**To be done:** Could you carry on the Vyper dynamic arrays lesson below, starting right after its final sentence?

Vyper for Beginners — Dynamic Arrays

Welcome back to Vyper for Beginners! This lesson covers dynamic arrays, a key data type that was recently introduced with Vyper 0.3.2.

This builds off the previous lessons, so please review the series below if you need a refresher or encounter anything here that is unfamiliar.

NOTE: Vyper 0.3.3 was recently released, which fixes a storage allocation bug with dynamic arrays. If you haven’t already, please update your local copy using pip install -U vyperlang.

Vyper for Beginners

Dynamic Arrays

A dynamic array is a data structure that can hold an arbitrary amount of elements of a common type (ignoring storage and gas limits). Rather than thinking of a dynamic array as a distinct data type, it may be useful to picture it as a container for holding a string with several pieces of individual data.

The most similar Python data type is a list, and Vyper’s dynamic array implementation reuses some common method names and syntax.

A dynamic array in Vyper is declared with the format variable_name: DynArray[type, max_length] where type is any valid Vyper data type (address, uint256, int64, bytes32, etc.) with three exceptions: variable-length data types (Bytes[n] and String[n]) and the reference data type mapping. Solidity has similar limitations on data type.

**Recorded data:**
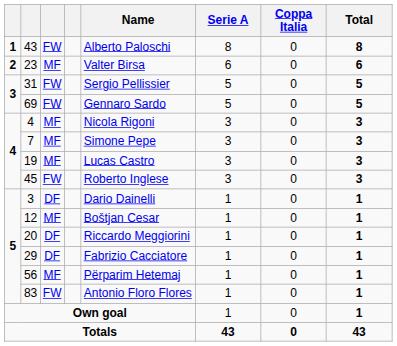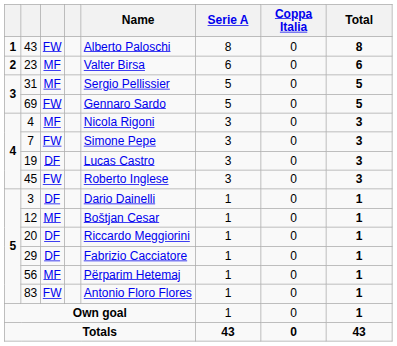31 | column 3: FW -> MF
7 | column 3: MF -> FW
19 | column 3: MF -> DF
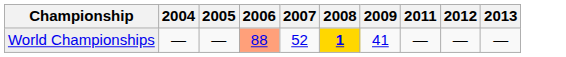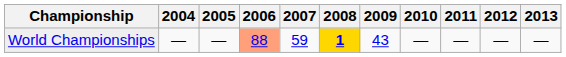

**Response to this exercise:**
One difference between Vyper and Solidity is that Vyper requires you to define the maximum length of your dynamic array within the contract, where Solidity does not. There is a storage and gas limit to how large an array can grow, so Solidity does not truly allow an unlimited length dynamic array. Vyper is just more explicit about it.

Example:

# declare a dynamic array that can hold up to 1024 token balances of type uint256
tokenBalances: DynArray[uint256, 1024]

The equivalent Solidity declaration would be:

// declare a fixed size array that can hold up to 1024 token balances of type uint256
uint256[1024] tokenBalances;

or if you wanted Solidity to manage the length:

// declare a dynamically-size array to hold token balances of type uint256
uint256[] tokenBalances;

Vyper has no equivalent to this declaration.

Manipulating a Dynamic Array

Vyper allows direct access (reading and writing) to all element in the array using index notation. Vyper uses zero indexing, so the 1st element of an array is accessed using arrayName[0]. Accessing the 4th value of an array can be done using arrayName[3], and so on.

Solidity provides the following dynamic array methods:

  • pop() — remove the last element of the array
  • push() — add a new value as the last element of the array
  • length() — returns the maximum length of the array

Vyper provides the following dynamic array methods:

  • pop() — return the last element of the array, then remove it
  • append() — add a new value as the last element of the array

A difference between Solidity and Vyper is that pop() in Vyper will return the value and delete it, whereas in Solidity you would need to read it first, then save it, then call pop().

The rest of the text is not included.